According to a notice written by the Officer-in-Charge of Harare Prisons, all ZPCS officers were last Tuesday required to report without fail at their stations for the Public Service Commission audit.
The officers, according to the notice seen by the Zimbabwe Independent, were expected to bring their current payslips, service and national identification cards, academic qualifications and professional lateral transfers, date of attestation in government and records of last day of promotion.
While there has been discord over the government’s plan to reduce the public service wage bill, Finance minister Patrick Chinamasa, who is currently battling to clear arrears with international financial institutions, has plans to carry out a staff rationalisation exercise. Cabinet has already approved civil service wage bill rationalisation measures which will reduce the baseline public employment costs by around US$118 million by end of 2016.
Official figures show that employment costs alone took US$1,638 billion between January and June 2016, which constituted 96,8% of total revenues.
“In view of the above revenue constraints, against expenditure pressures, implementation of the 2016 National Budget inevitably requires further fiscal reforms in order to rebalance expenditures with anticipated revenues, including rationalising public expenditures, as well as the reduction of employment costs in favour of capital and social spending,” Chinamasa said during his presentation of the Mid-Year Fiscal Policy Review last month.
“In this regard, the medium term Public Service Wage Policy target is to reduce the consolidated wage bill — wages and salaries for central government plus wage-related transfers to grant-aided institutions — to around 60% of revenue by 2019, thereby creating additional fiscal space to support service delivery and growth-enhancing infrastructural spending.”

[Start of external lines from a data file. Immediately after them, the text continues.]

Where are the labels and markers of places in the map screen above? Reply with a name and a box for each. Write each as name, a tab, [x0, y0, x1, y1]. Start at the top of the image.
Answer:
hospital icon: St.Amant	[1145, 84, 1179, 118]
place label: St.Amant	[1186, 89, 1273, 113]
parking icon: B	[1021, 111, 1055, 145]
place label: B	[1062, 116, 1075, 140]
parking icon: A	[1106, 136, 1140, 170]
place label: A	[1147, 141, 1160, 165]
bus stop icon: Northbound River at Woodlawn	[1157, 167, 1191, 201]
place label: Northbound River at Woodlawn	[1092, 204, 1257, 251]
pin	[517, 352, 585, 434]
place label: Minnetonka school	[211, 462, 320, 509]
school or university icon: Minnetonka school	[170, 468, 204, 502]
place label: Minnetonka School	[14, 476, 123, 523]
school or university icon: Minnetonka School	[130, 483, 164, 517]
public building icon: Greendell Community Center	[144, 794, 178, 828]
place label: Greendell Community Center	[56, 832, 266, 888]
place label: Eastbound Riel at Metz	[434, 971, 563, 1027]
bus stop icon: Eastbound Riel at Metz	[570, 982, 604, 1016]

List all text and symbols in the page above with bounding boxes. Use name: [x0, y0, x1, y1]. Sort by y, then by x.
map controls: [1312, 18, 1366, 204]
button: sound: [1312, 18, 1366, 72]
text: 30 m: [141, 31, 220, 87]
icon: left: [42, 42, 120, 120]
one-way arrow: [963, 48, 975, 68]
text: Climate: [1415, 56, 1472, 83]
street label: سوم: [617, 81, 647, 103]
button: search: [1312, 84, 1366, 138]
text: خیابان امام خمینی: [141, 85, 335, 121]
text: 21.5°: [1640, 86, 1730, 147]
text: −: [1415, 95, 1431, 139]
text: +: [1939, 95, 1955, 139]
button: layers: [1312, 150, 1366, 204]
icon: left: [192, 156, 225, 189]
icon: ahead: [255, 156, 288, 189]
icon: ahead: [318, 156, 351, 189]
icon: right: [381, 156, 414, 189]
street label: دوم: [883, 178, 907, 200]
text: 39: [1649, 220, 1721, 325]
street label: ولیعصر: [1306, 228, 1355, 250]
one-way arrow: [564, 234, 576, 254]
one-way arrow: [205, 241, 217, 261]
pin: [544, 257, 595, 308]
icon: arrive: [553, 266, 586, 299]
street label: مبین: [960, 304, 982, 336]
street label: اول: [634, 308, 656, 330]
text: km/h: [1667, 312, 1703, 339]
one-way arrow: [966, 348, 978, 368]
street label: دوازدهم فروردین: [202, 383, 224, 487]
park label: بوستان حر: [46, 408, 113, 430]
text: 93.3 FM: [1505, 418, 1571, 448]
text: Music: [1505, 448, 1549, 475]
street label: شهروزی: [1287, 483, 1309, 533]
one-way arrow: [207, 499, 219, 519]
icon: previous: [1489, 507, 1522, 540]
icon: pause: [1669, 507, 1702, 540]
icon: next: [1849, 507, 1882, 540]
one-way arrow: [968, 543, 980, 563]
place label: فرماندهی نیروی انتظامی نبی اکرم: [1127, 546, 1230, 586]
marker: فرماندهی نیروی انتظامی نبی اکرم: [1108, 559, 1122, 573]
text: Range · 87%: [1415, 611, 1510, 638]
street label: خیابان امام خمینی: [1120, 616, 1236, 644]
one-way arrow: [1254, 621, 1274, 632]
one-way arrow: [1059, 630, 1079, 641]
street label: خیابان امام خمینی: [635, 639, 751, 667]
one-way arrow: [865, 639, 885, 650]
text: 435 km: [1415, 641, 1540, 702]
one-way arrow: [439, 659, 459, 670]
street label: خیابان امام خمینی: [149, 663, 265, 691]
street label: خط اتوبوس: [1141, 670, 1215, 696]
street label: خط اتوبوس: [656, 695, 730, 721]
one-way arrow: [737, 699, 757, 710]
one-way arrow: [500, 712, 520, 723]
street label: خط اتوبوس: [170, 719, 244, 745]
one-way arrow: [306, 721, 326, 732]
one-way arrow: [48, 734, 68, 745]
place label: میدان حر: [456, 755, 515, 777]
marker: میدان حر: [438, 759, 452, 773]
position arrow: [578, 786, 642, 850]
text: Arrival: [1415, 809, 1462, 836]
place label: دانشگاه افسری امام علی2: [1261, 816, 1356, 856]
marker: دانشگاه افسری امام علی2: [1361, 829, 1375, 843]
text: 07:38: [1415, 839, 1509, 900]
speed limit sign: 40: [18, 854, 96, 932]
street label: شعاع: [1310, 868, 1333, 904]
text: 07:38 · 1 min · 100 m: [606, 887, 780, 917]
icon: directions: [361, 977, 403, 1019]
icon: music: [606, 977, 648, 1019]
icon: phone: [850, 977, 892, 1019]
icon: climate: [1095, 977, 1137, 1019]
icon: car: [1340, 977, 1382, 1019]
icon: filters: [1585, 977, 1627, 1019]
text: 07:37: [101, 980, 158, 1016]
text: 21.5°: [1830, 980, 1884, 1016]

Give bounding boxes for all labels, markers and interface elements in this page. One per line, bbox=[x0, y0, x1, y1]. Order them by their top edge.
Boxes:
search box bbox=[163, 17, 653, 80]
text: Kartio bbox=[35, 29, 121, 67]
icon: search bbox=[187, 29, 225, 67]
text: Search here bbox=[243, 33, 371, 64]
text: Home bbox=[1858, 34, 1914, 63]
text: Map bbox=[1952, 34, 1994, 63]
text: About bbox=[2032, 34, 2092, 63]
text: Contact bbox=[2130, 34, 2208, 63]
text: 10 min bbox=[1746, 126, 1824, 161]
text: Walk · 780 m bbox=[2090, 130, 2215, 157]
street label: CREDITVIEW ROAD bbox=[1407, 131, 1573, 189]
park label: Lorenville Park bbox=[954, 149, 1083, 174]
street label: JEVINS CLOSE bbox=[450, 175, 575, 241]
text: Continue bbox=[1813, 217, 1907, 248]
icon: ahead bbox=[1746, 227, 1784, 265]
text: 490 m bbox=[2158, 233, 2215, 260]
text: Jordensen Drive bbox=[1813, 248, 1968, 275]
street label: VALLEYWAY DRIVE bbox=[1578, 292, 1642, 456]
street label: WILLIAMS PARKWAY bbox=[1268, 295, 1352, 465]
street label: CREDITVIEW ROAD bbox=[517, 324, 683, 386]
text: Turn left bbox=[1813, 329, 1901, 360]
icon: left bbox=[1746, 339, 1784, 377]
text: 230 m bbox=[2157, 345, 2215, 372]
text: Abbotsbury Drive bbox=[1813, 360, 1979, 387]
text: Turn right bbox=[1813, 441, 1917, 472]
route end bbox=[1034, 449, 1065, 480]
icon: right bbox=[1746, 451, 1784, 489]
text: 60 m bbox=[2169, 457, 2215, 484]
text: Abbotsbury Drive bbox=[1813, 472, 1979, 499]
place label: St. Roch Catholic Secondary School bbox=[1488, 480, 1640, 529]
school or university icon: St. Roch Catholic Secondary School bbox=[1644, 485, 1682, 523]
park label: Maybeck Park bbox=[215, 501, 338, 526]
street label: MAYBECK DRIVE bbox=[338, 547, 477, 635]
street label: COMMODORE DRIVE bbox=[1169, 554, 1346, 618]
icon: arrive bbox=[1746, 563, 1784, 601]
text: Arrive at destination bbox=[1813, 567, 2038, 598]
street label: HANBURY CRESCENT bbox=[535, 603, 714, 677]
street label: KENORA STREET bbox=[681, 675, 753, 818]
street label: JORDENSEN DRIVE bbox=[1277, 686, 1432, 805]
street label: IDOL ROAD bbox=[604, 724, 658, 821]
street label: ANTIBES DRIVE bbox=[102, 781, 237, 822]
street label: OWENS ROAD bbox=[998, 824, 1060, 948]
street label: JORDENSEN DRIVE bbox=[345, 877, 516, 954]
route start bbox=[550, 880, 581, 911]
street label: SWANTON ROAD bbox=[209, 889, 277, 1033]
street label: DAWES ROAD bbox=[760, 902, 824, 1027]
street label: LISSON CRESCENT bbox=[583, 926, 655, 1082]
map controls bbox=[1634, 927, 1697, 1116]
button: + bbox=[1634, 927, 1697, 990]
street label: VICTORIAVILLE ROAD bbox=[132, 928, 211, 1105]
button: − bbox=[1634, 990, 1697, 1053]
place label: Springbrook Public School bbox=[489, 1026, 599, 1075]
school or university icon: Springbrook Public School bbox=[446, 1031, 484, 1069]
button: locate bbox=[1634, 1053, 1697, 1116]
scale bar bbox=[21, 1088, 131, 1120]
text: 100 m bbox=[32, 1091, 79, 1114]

Public Service minister Prisca Mupfumira said while cabinet has given a nod to lower the wage bill, government would not embark on layoffs.
“We are not talking about retrenchment at the moment, but the time might come where we might have to retrench after the redeployment process and when we would have dealt with overstaffed areas,” she said in an interview with the Independent.
“All we have done for now is a civil service audit looking at the various ministries, but we have no retrenchment plan. For those areas which are overstaffed, their staff will be redeployed elsewhere, depending on the qualifications and suitability to the ministry to which they are being moved. We still have to complete our audit on the foreign service which we had not included on the initial civil service audit. The other issue is that we do not want to retrench then re-hire.”